Another relevant point in his speech was the need for environmental awareness and education as the foundation for the success of CO2 management initiatives.‘Involving local communities and educating them about the benefits of sustainable resource and emissions management is a fundamental step towards ensuring the acceptance and success of the environmental policies implemented.’

Finally, Julio Carneiro drew attention to the potential for international funding, which can be accessed to support renewable energy and emissions management initiatives in Mozambique. ‘There are global and regional funds that are available to support countries that take proactive measures in environmental management and the development of sustainable energy. Mozambique should take advantage of these opportunities to finance its initiatives and projects,’ he concluded.

HyAfrica is a project that aims to develop a new generation of renewable energy by harnessing natural hydrogen to produce electricity. This hydrogen, present in certain African geological environments, can be used to generate electricity in isolated systems, benefiting rural and remote communities that do not have access to the electricity grid.

The project is coordinated by the Portuguese company Converge!, a spin-off from the University of Évora, and represents the first international research initiative focused on the exploration and use of natural hydrogen as an energy source in Mozambique.

The consortium includes several renowned institutions, such as the Leibniz Institute for Applied Geophysics (LIAG) in Germany, the Fraunhofer Institute for Energy Economics and Energy Systems Technology IEE, Mohammed Premier University in Morocco, the University of Lomé in Togo, the Universities of Limpopo and Pretoria in South Africa, as well as Eduardo Mondlane University and the National Directorate of Geology and Mines in Mozambique.
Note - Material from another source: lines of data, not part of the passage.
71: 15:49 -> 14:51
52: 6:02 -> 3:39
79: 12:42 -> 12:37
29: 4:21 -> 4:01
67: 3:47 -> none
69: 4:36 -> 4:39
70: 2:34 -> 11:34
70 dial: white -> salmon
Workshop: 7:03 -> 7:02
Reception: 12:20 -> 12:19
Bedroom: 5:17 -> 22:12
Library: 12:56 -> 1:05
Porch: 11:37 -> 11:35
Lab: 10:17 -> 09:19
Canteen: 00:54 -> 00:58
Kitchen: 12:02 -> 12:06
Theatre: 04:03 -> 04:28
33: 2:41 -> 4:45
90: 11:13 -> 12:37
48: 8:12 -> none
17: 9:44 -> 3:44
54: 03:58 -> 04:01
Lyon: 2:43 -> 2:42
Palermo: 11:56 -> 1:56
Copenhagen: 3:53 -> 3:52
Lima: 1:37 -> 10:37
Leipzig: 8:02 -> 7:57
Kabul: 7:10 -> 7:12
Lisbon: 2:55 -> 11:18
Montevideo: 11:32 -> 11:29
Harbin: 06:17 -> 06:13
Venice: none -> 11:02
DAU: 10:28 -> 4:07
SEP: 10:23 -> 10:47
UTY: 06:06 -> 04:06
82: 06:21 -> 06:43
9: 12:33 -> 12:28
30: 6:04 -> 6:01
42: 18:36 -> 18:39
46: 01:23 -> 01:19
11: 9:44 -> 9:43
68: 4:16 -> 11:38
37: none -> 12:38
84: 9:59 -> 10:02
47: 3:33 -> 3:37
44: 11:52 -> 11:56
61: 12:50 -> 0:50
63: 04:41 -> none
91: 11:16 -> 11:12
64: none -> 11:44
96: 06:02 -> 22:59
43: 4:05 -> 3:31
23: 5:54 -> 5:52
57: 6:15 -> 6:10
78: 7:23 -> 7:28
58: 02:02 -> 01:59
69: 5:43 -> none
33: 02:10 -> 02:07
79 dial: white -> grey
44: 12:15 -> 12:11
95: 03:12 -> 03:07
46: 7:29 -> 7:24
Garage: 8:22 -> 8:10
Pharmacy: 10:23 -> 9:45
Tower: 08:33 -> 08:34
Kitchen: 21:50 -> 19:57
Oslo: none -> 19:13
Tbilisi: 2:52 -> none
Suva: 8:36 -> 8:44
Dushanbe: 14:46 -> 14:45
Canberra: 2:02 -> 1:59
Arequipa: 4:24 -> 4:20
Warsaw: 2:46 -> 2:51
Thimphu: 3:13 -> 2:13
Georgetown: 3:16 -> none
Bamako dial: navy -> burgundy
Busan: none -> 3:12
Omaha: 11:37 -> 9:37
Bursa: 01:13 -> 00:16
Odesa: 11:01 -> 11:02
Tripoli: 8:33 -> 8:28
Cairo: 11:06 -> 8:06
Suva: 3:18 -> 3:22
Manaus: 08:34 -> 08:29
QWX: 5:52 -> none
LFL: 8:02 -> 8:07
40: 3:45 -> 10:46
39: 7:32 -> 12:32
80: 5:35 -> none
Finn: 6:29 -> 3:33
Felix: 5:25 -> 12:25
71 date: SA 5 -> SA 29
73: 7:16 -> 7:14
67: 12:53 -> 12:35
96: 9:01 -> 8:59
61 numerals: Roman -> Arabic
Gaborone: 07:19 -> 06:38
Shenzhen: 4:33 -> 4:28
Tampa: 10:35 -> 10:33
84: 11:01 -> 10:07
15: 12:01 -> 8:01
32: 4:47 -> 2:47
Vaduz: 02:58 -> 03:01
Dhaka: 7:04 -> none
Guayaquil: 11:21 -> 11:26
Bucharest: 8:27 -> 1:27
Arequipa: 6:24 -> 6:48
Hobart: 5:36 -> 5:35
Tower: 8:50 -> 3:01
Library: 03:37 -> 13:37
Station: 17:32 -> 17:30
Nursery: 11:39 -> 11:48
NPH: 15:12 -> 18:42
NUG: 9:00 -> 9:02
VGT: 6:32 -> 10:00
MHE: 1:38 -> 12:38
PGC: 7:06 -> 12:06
The conference, organised by the Ministry of Mining Resources and Energy (MIREME) through the National Hydrocarbons Company (ENH), in partnership with AME Mozambique and AMETrade, is taking place in Maputo under the slogan ‘Partnerships for Prosperity: Unlocking Mozambique’s Resources to Advance National and Regional Economic Growth’. It lasts two days (2 and 3 May) and brings together government officials, businesspeople and experts in the extractive and oil and gas fields.